The bottom line is, dabbling in the gluten-free diet probably won’t actually help one’s health in the long run. Perhaps the phrase “gluten-free diet” is what’s leading people to start trying treatment on their own. If you suspected you had diabetes, would you ever just try some insulin to see how it goes? Certainly not. Celiac disease is no different. Just because our treatment comes from a grocery store shelf rather than from behind a pharmacy counter doesn’t mean it’s not medicine.
I suspect the confusion stems from the word “diet.” When we hear diet, we’re naturally inclined to think of weight loss. In the case of a gluten-free “diet,” the term actually just means the types of food people eat regularly, not in an effort to lose weight. I often wonder, if we started referring to our treatment as a “gluten-free prescription” or “gluten-free regimen,” would people stop equating our medicine with weight loss? While I obviously can’t say for sure, my gut tells me that could be the case.

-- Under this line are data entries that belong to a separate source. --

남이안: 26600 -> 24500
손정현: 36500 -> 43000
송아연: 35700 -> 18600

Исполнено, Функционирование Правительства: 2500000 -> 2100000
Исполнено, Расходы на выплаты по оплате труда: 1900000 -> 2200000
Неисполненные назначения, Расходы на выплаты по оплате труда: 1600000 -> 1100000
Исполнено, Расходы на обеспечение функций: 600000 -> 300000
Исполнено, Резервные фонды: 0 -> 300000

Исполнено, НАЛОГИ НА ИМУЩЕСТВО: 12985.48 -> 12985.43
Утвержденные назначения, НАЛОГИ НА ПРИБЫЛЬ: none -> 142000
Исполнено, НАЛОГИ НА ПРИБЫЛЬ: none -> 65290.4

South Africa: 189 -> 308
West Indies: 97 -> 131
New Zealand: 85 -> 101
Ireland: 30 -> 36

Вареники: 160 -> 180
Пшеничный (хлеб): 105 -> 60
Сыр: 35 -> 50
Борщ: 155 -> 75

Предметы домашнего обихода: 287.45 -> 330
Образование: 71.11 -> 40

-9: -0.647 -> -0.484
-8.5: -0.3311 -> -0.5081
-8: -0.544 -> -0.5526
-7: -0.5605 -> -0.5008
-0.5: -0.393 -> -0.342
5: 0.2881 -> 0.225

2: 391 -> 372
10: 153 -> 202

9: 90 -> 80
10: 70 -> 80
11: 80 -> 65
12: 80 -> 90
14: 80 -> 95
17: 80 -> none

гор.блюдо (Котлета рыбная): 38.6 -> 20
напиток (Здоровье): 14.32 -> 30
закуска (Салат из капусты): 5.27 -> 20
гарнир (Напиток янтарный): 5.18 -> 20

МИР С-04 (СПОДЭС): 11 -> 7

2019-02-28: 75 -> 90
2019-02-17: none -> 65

If you remember nothing else from this post, remember this: Celiac disease is a serious autoimmune disease that needs to be treated under the guidance of a medical professional. If you think gluten is making you sick, get tested for celiac disease before going on a gluten-free diet or you run a high risk getting false negative results. Eating strictly gluten-free is tougher than you might think, and lots of education on the hidden sources of gluten is needed. Don’t deny yourself proper follow-up care and a healthy life. Your results and your health depend on it.